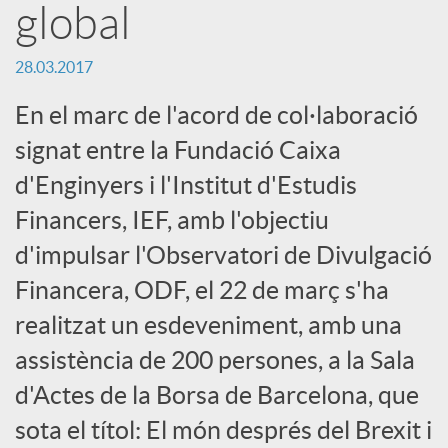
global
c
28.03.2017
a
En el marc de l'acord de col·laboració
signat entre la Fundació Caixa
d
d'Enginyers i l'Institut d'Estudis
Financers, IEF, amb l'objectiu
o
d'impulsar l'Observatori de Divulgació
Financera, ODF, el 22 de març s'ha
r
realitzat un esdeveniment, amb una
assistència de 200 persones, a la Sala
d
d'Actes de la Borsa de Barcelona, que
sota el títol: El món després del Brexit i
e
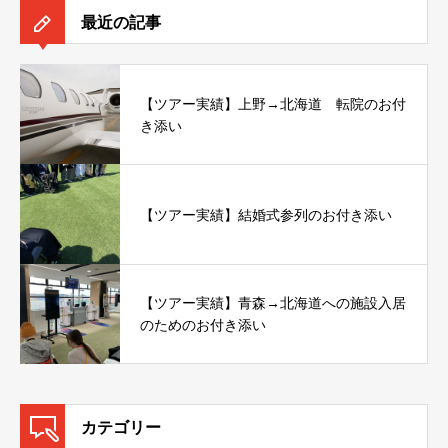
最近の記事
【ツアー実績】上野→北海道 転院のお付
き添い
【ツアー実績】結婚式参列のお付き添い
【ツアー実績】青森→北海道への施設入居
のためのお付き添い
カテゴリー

▶ [Task details]:
Find the line with "assistència de 200 persones, a la Sala" in the listing and extract it and all lines after it through the end, exactly, without the pictures.

▶ [Result of the task]:
assistència de 200 persones, a la Sala
d
d'Actes de la Borsa de Barcelona, que
sota el títol: El món després del Brexit i
e
最近の記事
【ツアー実績】上野→北海道 転院のお付
き添い
【ツアー実績】結婚式参列のお付き添い
【ツアー実績】青森→北海道への施設入居
のためのお付き添い
カテゴリー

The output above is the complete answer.